──────── Input data ────────
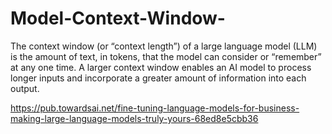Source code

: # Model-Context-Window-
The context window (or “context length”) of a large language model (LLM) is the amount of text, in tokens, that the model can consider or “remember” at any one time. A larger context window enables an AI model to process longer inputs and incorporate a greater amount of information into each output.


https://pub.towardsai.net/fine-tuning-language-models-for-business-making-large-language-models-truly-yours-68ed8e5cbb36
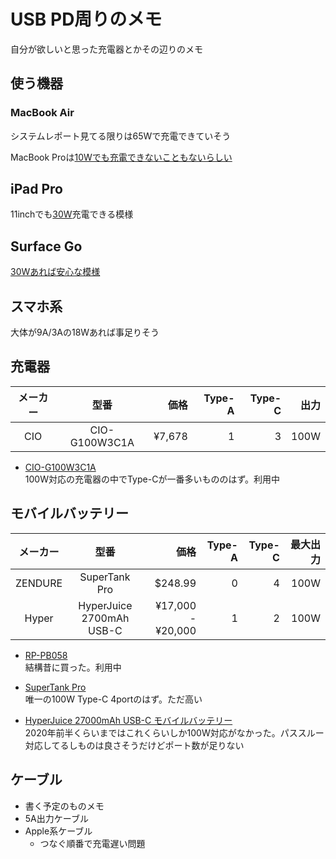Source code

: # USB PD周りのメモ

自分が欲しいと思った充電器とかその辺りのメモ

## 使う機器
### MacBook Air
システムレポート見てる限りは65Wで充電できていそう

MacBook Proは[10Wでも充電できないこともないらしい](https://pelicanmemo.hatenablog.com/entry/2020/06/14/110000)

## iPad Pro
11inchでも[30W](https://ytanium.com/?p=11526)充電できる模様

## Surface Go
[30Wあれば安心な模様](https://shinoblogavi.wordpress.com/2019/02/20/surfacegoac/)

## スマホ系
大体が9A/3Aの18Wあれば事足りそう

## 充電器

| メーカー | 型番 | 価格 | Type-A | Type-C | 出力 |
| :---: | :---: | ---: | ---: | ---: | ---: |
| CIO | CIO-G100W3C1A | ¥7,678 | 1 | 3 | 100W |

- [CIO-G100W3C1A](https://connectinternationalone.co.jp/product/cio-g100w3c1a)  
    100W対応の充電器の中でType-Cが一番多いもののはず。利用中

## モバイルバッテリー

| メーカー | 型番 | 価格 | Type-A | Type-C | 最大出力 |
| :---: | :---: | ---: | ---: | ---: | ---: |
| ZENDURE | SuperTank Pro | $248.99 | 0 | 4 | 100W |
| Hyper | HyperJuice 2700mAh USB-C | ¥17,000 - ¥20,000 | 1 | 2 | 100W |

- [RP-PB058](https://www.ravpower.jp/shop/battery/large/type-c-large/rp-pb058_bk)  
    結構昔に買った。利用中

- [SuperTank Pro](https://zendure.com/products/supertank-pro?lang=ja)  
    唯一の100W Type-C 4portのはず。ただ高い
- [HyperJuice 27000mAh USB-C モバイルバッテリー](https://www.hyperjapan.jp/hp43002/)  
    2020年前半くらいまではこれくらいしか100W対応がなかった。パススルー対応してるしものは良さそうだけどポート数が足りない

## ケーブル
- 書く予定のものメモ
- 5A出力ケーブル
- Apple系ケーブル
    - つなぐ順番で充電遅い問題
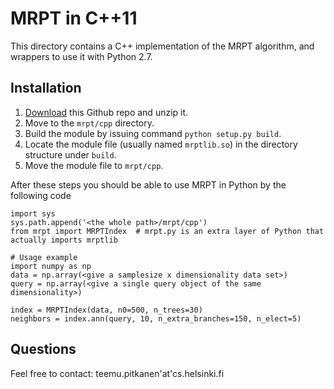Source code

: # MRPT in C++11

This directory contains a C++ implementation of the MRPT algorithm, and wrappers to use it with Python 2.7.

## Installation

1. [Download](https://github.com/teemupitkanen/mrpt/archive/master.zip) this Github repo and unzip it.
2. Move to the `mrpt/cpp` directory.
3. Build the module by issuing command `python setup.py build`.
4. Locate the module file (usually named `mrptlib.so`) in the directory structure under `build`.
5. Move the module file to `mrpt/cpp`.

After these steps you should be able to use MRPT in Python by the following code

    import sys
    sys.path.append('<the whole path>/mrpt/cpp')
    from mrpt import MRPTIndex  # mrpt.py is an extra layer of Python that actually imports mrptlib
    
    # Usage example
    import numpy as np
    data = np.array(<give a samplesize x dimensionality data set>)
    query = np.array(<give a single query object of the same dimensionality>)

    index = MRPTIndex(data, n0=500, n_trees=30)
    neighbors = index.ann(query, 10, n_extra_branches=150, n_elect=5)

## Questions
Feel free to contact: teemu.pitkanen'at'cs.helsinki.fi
────────
• Task objective: Starting with the line that contains "# Usage example", print each line through the last one in the listing. Include both end lines and add nothing.

• Your response:
    # Usage example
    import numpy as np
    data = np.array(<give a samplesize x dimensionality data set>)
    query = np.array(<give a single query object of the same dimensionality>)

    index = MRPTIndex(data, n0=500, n_trees=30)
    neighbors = index.ann(query, 10, n_extra_branches=150, n_elect=5)

## Questions
Feel free to contact: teemu.pitkanen'at'cs.helsinki.fi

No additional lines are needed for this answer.